Each line that contains the word "this" counts once; give the total for the records below and nothing else.

━━━━━━━━━━

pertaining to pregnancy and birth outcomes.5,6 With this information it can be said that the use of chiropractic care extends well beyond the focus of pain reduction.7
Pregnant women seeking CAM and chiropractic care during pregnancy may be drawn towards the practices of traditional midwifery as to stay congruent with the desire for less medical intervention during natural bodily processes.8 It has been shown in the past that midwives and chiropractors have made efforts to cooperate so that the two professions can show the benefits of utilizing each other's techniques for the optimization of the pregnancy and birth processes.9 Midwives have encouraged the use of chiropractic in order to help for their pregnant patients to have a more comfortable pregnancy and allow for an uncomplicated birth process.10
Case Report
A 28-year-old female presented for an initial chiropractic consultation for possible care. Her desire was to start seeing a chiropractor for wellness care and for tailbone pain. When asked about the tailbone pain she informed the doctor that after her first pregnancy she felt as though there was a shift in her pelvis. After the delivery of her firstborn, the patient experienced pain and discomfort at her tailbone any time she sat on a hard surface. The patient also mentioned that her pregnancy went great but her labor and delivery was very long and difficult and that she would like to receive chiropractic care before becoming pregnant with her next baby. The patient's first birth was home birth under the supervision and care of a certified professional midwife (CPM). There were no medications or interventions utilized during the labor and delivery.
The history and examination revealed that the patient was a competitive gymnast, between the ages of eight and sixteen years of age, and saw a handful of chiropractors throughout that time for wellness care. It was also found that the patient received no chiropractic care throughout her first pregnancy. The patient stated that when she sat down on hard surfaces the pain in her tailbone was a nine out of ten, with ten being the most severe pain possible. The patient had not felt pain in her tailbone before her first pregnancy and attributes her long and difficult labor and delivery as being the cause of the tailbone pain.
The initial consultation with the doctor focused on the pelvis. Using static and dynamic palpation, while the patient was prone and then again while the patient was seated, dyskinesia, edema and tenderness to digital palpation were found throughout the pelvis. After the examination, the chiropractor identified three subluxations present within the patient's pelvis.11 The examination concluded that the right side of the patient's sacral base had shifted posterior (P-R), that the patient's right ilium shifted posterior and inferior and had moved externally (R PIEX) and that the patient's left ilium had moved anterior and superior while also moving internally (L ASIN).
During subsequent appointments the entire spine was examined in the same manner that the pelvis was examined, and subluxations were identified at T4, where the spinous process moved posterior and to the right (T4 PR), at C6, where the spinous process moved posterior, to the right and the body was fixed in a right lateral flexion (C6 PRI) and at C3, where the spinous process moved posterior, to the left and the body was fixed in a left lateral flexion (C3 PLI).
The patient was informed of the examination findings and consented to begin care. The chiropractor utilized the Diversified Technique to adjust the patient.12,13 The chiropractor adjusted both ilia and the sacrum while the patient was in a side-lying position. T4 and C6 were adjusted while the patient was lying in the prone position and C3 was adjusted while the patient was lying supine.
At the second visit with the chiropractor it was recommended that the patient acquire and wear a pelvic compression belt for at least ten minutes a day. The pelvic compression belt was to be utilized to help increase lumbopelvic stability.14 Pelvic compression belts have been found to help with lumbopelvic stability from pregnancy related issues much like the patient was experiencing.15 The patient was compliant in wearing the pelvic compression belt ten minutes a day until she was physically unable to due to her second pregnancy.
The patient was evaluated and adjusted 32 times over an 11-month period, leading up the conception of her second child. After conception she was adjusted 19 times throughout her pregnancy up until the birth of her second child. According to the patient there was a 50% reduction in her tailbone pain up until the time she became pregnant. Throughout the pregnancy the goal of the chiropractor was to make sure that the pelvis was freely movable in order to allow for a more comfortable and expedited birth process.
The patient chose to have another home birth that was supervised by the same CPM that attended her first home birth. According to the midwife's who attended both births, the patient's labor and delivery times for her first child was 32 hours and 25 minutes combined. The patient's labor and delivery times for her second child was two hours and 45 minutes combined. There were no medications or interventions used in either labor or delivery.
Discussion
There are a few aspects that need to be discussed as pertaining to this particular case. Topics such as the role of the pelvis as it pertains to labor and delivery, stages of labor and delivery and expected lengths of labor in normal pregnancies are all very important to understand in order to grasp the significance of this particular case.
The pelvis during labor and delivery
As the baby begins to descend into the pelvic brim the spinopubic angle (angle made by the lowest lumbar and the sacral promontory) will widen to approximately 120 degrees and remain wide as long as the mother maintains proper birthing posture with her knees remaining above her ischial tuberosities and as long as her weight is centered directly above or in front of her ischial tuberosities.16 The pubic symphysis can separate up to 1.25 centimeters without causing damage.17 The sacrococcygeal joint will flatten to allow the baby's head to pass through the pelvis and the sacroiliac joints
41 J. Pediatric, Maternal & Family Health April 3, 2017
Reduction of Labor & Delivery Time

━━━━━━━━━━

| Answer section |
2